Ada dua pasar terapung di Banjarmasin, Kalimantan Selatan. Pasar tersebut
adalah Pasar Terapung Muara Kuin dan Pasar Terapung Siring Pierre Tendean di
Martapura. Namun yang paling terkenal adalah pasar terapung Muara Kuin dan
merupakan pasar terapung tertua di Indonesia.
Banjarmasin sendiri memang memiliki kondisi alam dengan banyaknya aliran
sungai. Tercatat mencapai 60 aliran sungai besar dan kecil yang melintas di
kota ini. Mulai dari sungai Martapura, sungai Barito dan sungai Kuin serta
puluhan sungai lainnya yang membelah wilayah Banjarmasin sehingga menjadikan
kawasan ini sebagai delta atau kepulauan.

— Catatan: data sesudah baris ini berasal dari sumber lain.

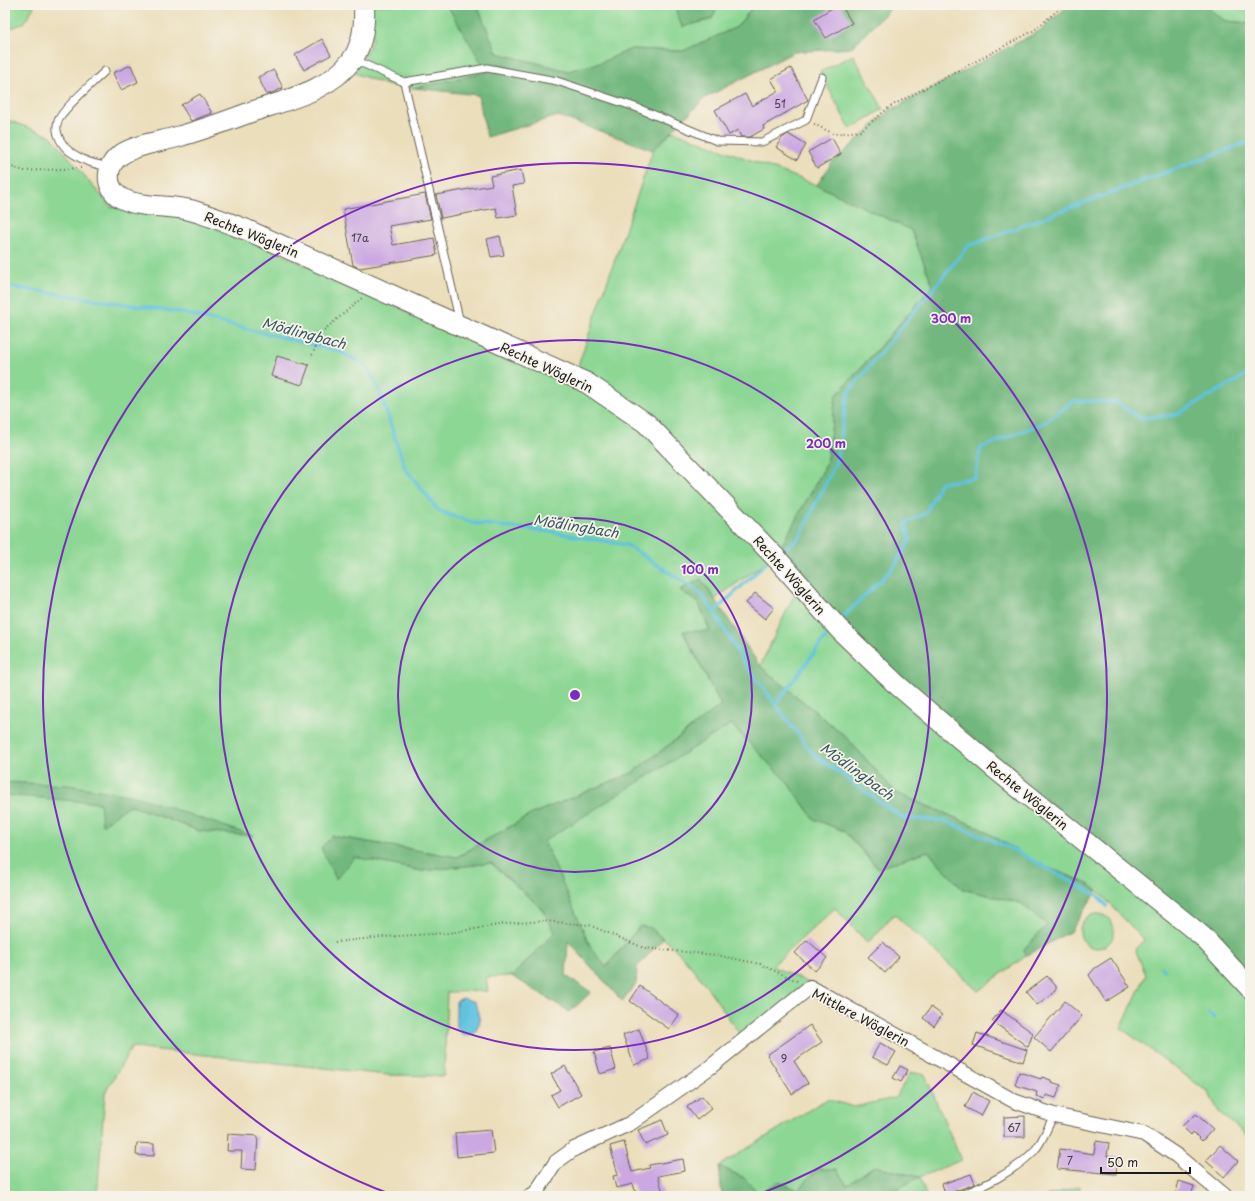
<svg xmlns="http://www.w3.org/2000/svg" width="1255" height="1201" font-family="'Playpen Sans',sans-serif">
<rect width="100%" height="100%" fill="#f7f3e8"/>
<filter id="ink" filterUnits="userSpaceOnUse"><feTurbulence type="fractalNoise" baseFrequency=".025" numOctaves="2"/><feDisplacementMap in="SourceGraphic" scale="8" xChannelSelector="R" yChannelSelector="G"/><feConvolveMatrix kernelMatrix="1 2 1 2 8 2 1 2 1" color-interpolation-filters="sRGB"/></filter>
<filter id="wash" filterUnits="userSpaceOnUse"><feTurbulence type="fractalNoise" baseFrequency=".012" numOctaves="4" result="noise"/><feDisplacementMap in="SourceGraphic" scale="16" xChannelSelector="R" yChannelSelector="G"/><feGaussianBlur stdDeviation="0.9" result="paint"/><feColorMatrix in="noise" values="0 0 0 0 0 0 0 0 0 0 0 0 0 0 0 0 0 1.4 0 .05"/><feComposite in="paint" operator="in"/></filter>
<g filter="url(#wash)">
<rect width="100%" height="100%" fill="#ebdebb"/>
<g fill="#8dd794" stroke="#547a58">
<path d="M5,5H35L24,23L5,31Z"/>
<path d="M371,5H447L488,72L414,88L387,85L354,73L372,41Z"/>
<path d="M477,5H674L682,27L712,19L718,5H754L737,27L683,51L631,49L600,63L568,71L496,53Z"/>
<path d="M1204,5H1250V23L1225,21Z"/>
<path d="M853,55L883,109L850,129L820,72Z"/>
<path d="M5,119L51,136L110,206L189,219L232,232L571,386L653,150L673,131L817,185L911,230L933,286L836,396L826,465L777,554L715,599L701,579L680,590L699,603L710,632H683L721,705L632,773L532,814L457,857L332,836L355,857L422,871L491,863L543,909L555,933L512,976L486,977L488,991L447,992L444,1076L387,1075L132,1047L105,1093L97,1196H5Z"/>
<path d="M802,579L1250,975V1138L1219,1112L1208,1092L1121,1028L1146,975L1135,949L1144,940L1097,890L1086,883L1037,863L980,828L896,793L846,737L760,666Z"/>
<path d="M731,724L787,782L814,819L844,831L877,868L928,851L962,889L1021,903L1047,925L1024,949L1026,956L978,991L894,914L868,943L835,908L772,966L809,983L742,1037C720,1007 676,933 640,926L606,967L591,948L543,841Z"/>
<circle cx="1097" cy="931" r="17"/>
<path d="M911,1072L925,1075L961,1160L920,1177L926,1196H865L889,1193L919,1177L874,1166L847,1185L798,1190L778,1182L759,1193L744,1178L719,1166L827,1099L854,1107L895,1098Z"/>
<path d="M1080,1186L1079,1196H1046Z"/>
</g>
<g fill="#72b87e" stroke="#476a4d">
<path d="M447,5H477L497,53L568,71L600,63L631,49L683,51L737,27L754,5H894L851,48L794,52L705,98L653,150L558,116L487,137L478,95L415,88L487,72Z"/>
<path d="M674,5H718L712,19L682,27Z"/>
<path d="M1069,5H1204L1225,21L1250,23V975L1090,836L884,663L777,554L826,465L836,396L933,286L911,230L817,185L831,164L889,111L1039,31Z"/>
<path d="M701,579L760,666L846,737L896,793L980,828L1037,863L1086,883L1097,890L1071,931L1026,956L1024,949L1047,925L1021,903L962,889L928,851L878,868L844,831L814,819L787,782L731,724L544,841L591,948L606,967L640,926L651,928L663,939L637,967L636,984L622,1001L568,941L566,976L591,992L570,1012L512,976L555,932L542,909L491,863L422,871L355,857L336,879L321,848L332,836L457,857L532,814L632,773L721,705L683,631H710L699,603L680,590Z"/>
<path d="M5,782L68,785L135,796L253,836L199,831L129,805L102,825L100,803L5,795Z"/>
<path d="M719,1166L744,1178L759,1193L778,1182L798,1190L817,1169H837L847,1185L874,1166L920,1177L889,1193L865,1196H722Z"/>
</g>
<path fill="#61c2df" stroke="#3e6f7e" d="M463,998L475,1002L480,1021L475,1033L464,1036L456,1026V1001Z"/>
<g fill="none" stroke-linecap="round" stroke-linejoin="round">
<g stroke="#61c2df" stroke-width="3.5">
<path d="M5,286L178,312L338,351L366,365L378,387L405,468L439,511L473,523L552,532L627,545L699,592L714,612L745,664L813,754L903,818L945,821L1008,847L1097,895L1107,906"/>
<path d="M783,550L799,538L836,462L848,393L968,246L1250,141"/>
<path d="M714,612L766,563"/>
<path d="M843,617L894,567L910,540L906,523L926,513L940,483L975,478L981,448L1043,423L1074,401L1115,402L1140,418L1176,415L1250,373"/>
<path d="M776,704L829,633"/>
<path d="M1161,967L1164,970"/>
<path d="M1209,1014L1214,1018"/>
</g>
</g>
<g id="blocks">
<g fill="#cba8e2">
<path d="M837,5H841L852,23L826,38L814,19Z"/>
<path d="M322,39L331,55L304,70L295,55Z"/>
<path d="M131,65L138,82L121,90L113,73Z"/>
<path d="M791,68L808,100L763,126L764,129L750,137H741L738,130L729,135L715,110L745,94L752,106L778,91L771,79Z"/>
<path d="M274,70L283,88L267,95L258,77Z"/>
<path d="M200,94L212,113L191,121L181,105Z"/>
<path d="M788,134L806,145L797,160L776,147L782,138Z"/>
<path d="M832,138L841,154L817,168L808,152Z"/>
<path d="M521,170L524,184L512,186L517,215L498,218L496,208L441,218L436,195L492,185L490,176Z"/>
<path d="M425,194L431,219L389,226L393,245L434,238L437,255L360,268L353,265L343,209Z"/>
<path d="M500,236L504,255L491,257L487,239Z"/>
<path d="M277,356L309,365L302,385L271,376Z"/>
<path d="M755,593L774,608L765,619L746,603Z"/>
<path d="M807,940L827,958L815,971L795,953Z"/>
<path d="M883,942L899,957L885,973L868,957Z"/>
<path d="M1111,958L1130,987L1106,1002L1089,975L1095,968Z"/>
<path d="M1047,976L1056,986V990L1037,1005L1026,992Z"/>
<path d="M640,986L679,1015L669,1029L630,1001Z"/>
<path d="M1065,1001L1082,1016L1051,1052L1034,1037Z"/>
<path d="M931,1007L942,1015L934,1026L923,1018Z"/>
<path d="M1001,1010L1033,1033L1028,1047L992,1021Z"/>
<path d="M810,1025L822,1042L794,1061L808,1083L792,1094L767,1055Z"/>
<path d="M639,1029L650,1059L634,1065L623,1035Z"/>
<path d="M977,1033L1027,1050L1023,1062L973,1045Z"/>
<path d="M880,1043L896,1052L888,1065L872,1057Z"/>
<path d="M610,1048L616,1069L600,1074L594,1052Z"/>
<path d="M565,1066L581,1094L558,1107L551,1095L560,1090L551,1074Z"/>
<path d="M900,1066L908,1070L901,1082L893,1078Z"/>
<path d="M1019,1072L1041,1079L1042,1077L1051,1080V1082L1061,1085L1056,1098L1046,1095L1045,1099L1036,1096L1037,1092L1015,1085Z"/>
<path d="M973,1092L989,1101L981,1116L965,1107Z"/>
<path d="M702,1096L712,1108L697,1120L687,1107Z"/>
<path d="M1196,1114L1213,1129L1202,1141L1193,1132L1191,1135L1182,1126Z"/>
<path d="M1025,1116V1137H1004V1117Z"/>
<path d="M662,1120L668,1135L645,1145L638,1130Z"/>
<path d="M491,1130L494,1153L457,1157L455,1133Z"/>
<path d="M228,1134L258,1136L256,1170L241,1169L242,1151H227Z"/>
<path d="M1096,1141L1109,1143L1107,1156L1118,1158L1116,1174L1057,1169L1060,1149L1094,1154Z"/>
<path d="M624,1142L632,1172L650,1168L649,1165L683,1159L685,1171L658,1176L664,1196H637L633,1184L616,1188L613,1176L618,1175L610,1146Z"/>
<path d="M137,1143L154,1144V1156L136,1155Z"/>
<path d="M1220,1145L1238,1161L1224,1177L1206,1161Z"/>
<path d="M971,1174L975,1184L955,1191L952,1196H946L942,1184Z"/>
<path d="M1179,1181L1194,1186L1191,1196H1175Z"/>
</g>
</g>
</g>
<g filter="url(#ink)">
<use href="#blocks" fill-opacity="0" stroke="#646054" stroke-width="1"/>
<g fill="none" stroke-linecap="round" stroke-linejoin="round">
<g stroke="#646054" stroke-width="9">
<g id="service">
<path d="M355,60L404,82L487,68L557,81L635,107L717,141L762,142L806,120L822,77"/>
<path d="M105,71C95,81 62,109 58,121C54,132 61,144 69,151C82,160 93,165 109,166"/>
<path d="M404,82L460,323"/>
<path d="M957,1196C984,1187 1015,1171 1035,1150C1043,1141 1048,1126 1054,1115"/>
</g>
</g>
<g stroke="#646054" stroke-width="16">
<path id="minor" d="M530,1196L535,1194L556,1162L574,1149L631,1123L709,1068L810,987L1014,1101L1054,1115L1144,1134L1177,1156L1225,1196"/>
</g>
<g stroke="#646054" stroke-width="22">
<path id="secondary" d="M364,5C365,24 363,44 352,60C329,91 286,100 251,112C227,121 202,130 177,137C160,142 138,144 122,154C105,164 104,188 121,198C139,208 169,205 190,210C209,215 228,223 247,230L587,383L646,423L779,561L839,629L895,683L993,767L1202,936L1250,988"/>
</g>
<g stroke="#646054" stroke-width="2" stroke-dasharray="1 3" stroke-linecap="butt">
<path d="M814,124L834,134L860,131L891,106L1033,31L1064,5"/>
<path d="M5,165L24,171L81,168"/>
<path d="M312,355L323,331L362,298"/>
<path d="M335,942L382,937L449,933L505,924L544,921L589,925L644,948L716,955L760,964L797,981"/>
</g>
<use href="#service" stroke="#fff" stroke-width="7"/>
<use href="#minor" stroke="#fff" stroke-width="14"/>
<use href="#secondary" stroke="#fff" stroke-width="20"/>
</g>
</g>
<g fill="none" stroke="#7b2cbf" stroke-width="2">
<circle cx="575" cy="695" r="177"/>
<circle cx="575" cy="695" r="355"/>
<path d="M393 1195A532 532 0 1 1 757 1195"/>
</g>
<g text-anchor="middle" dominant-baseline="central" stroke-width="3.5" stroke-linejoin="round" paint-order="stroke">
<g font-size="11" fill="#483f4e">
<text x="780" y="103">51</text>
<text x="360" y="237">17a</text>
<text x="784" y="1058">9</text>
<text x="1014" y="1127">67</text>
<text x="1070" y="1160">7</text>
</g>
<g font-size="13" fill="#1c1c1c" stroke="#f7f3e8">
<text transform="translate(252 234) rotate(22)">Rechte Wöglerin</text>
<text transform="translate(547 367) rotate(25)">Rechte Wöglerin</text>
<text transform="translate(790 575) rotate(48)">Rechte Wöglerin</text>
<text transform="translate(1028 795) rotate(39)">Rechte Wöglerin</text>
<text transform="translate(861 1017) rotate(28)">Mittlere Wöglerin</text>
</g>
<g font-size="14" font-style="italic" fill="#345660" stroke="#f7f3e8">
<text transform="translate(304 333) rotate(15)">Mödlingbach</text>
<text transform="translate(576 526) rotate(9)">Mödlingbach</text>
<text transform="translate(857 771) rotate(36)">Mödlingbach</text>
</g>
</g>
<circle cx="575" cy="695" r="6" fill="#7b2cbf" stroke="#f7f3e8" stroke-width="2"/>
<g font-size="12" text-anchor="middle" font-weight="bold" fill="#7b2cbf" stroke="#f7f3e8" stroke-width="3.5" stroke-linejoin="round" paint-order="stroke">
<text x="951" y="323">300 m</text>
<text x="826" y="448">200 m</text>
<text x="700" y="574">100 m</text>
</g>
<rect width="1255" height="1201" fill="none" stroke="#f7f3e8" stroke-width="20"/>
<path d="M1101 1167v6h89v-6" fill="none" stroke="#1c1c1c" stroke-width="2"/>
<text x="1107" y="1167" font-size="12" fill="#1c1c1c" stroke="#f7f3e8" stroke-width="3" paint-order="stroke">50 m</text>
</svg>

Dengan kondisi alam yang seperti itu, tak heran jika pasar terapung tersebut
memiliki sejarah yang panjang. Keberadaan pasar terapung Muara Kuin ini tidak
terlepas dari sejarah berdirinya kerajaan Banjar. Menurut informasi, pasar
tersebut bahkan jauh lebih tua dari kerajaan Banjar itu sendiri. Pasalnya
Kerajaan Banjar berdiri sekitar tahun 1595, sedangkan pasar ini sudah ada sejak
abad ke-14. Setelah berdirinya kerajaan Banjar, pasar terapung Muara Kuin mulai
dihidupkan kembali.
Pada awal masa berdirinya, kota Banjarmasin memang bermula di kampung Kuin,
sebuah bandar orang-orang Melayu yang didirikan Patih Masih pada permulaan abad
15. Kampung Kuin, Sungai Kuin dan daerah-daerah disekitarnya menjadi tempat
aktivitas masyarakat dan Kerajaan Banjar yang ramai di bidang ekonomi dan
perdagangan.
Pedagang yang ada di Pasar Terapung Kuin tak hanya orang-orang Kuin ini
sendiri, ada juga para pedagang yang berasal dari daerah Tamban, Anjir, Alalak,
dan Berangas. Kawasan pasar terapung ini merupakan bagian dari pelabuhan sungai
bernama Bandarmasih. Pelabuhan sungai ini meliputi kawasan aliran Sungai Barito
yang membentang dari dari aliran Sungai Kuin hingga Muara Sungai Kelayan,
Banjarmasin Selatan.
Berdasarkan data historis, pasar terapung ini tumbuh secara alami karena
berada di pertemuan beberapa anak sungai sehingga menjadikan kawasan ini
sebagai pusat perdagangan yang strategis. Pada saat itu, pasar ini memang merupakan
tempat utama bagi warga setempat untuk berdagang dan berinteraksi menggunakan
perahu.
Perahu yang mengangkut barang para pedagang ini disebut jukung. Pedagang di
pasar terapung biasanya menjual hasil kebun sendiri atau barang tetangganya
yang disebut dukuh. . Kemudian tangan kedua yang membeli dari para dukuh untuk
dijual kembali disebut panyambangan. Hingga saat ini, transaksi barter antar
pedagang perahu yang disebut Bapanduk dalam bahasa Banjar masih sering terjadi
di pasar ini.
Seiring berjalannya waktu, Pasar Terapung Muara Kuin tidak lagi hanya
sebagai tempat berdagang. Selain fungsi utamanya sebagai pasar jual beli, kini pasar
ini telah berkembang menjadi tujuan wisata yang menarik. Pemerintah Banjarmasin
biasanya menyelenggarakan Festival Pasar Terapung setiap tahun untuk
melestarikan budaya lokal dan menarik perhatian wisatawan domestik dan
mancanegara.
Sayangnya, pasar terapung ini semakin terancam punah. Karena dipengaruhi oleh banyak faktor, keberadaan pasar terapung saat ini seperti peribahasa hidup segan mati tak mau. Sementara itu, sebagian besar pedagang yang tersisa di Pasar Terapung berasal dari Alalak dan Berangas. Kini mereka lebih memilih berjualan di pasar-pasar terdekat. Seperti Pasar Kenjot Alalak Tengah, Pasar Tungging Berangas dan lainnya.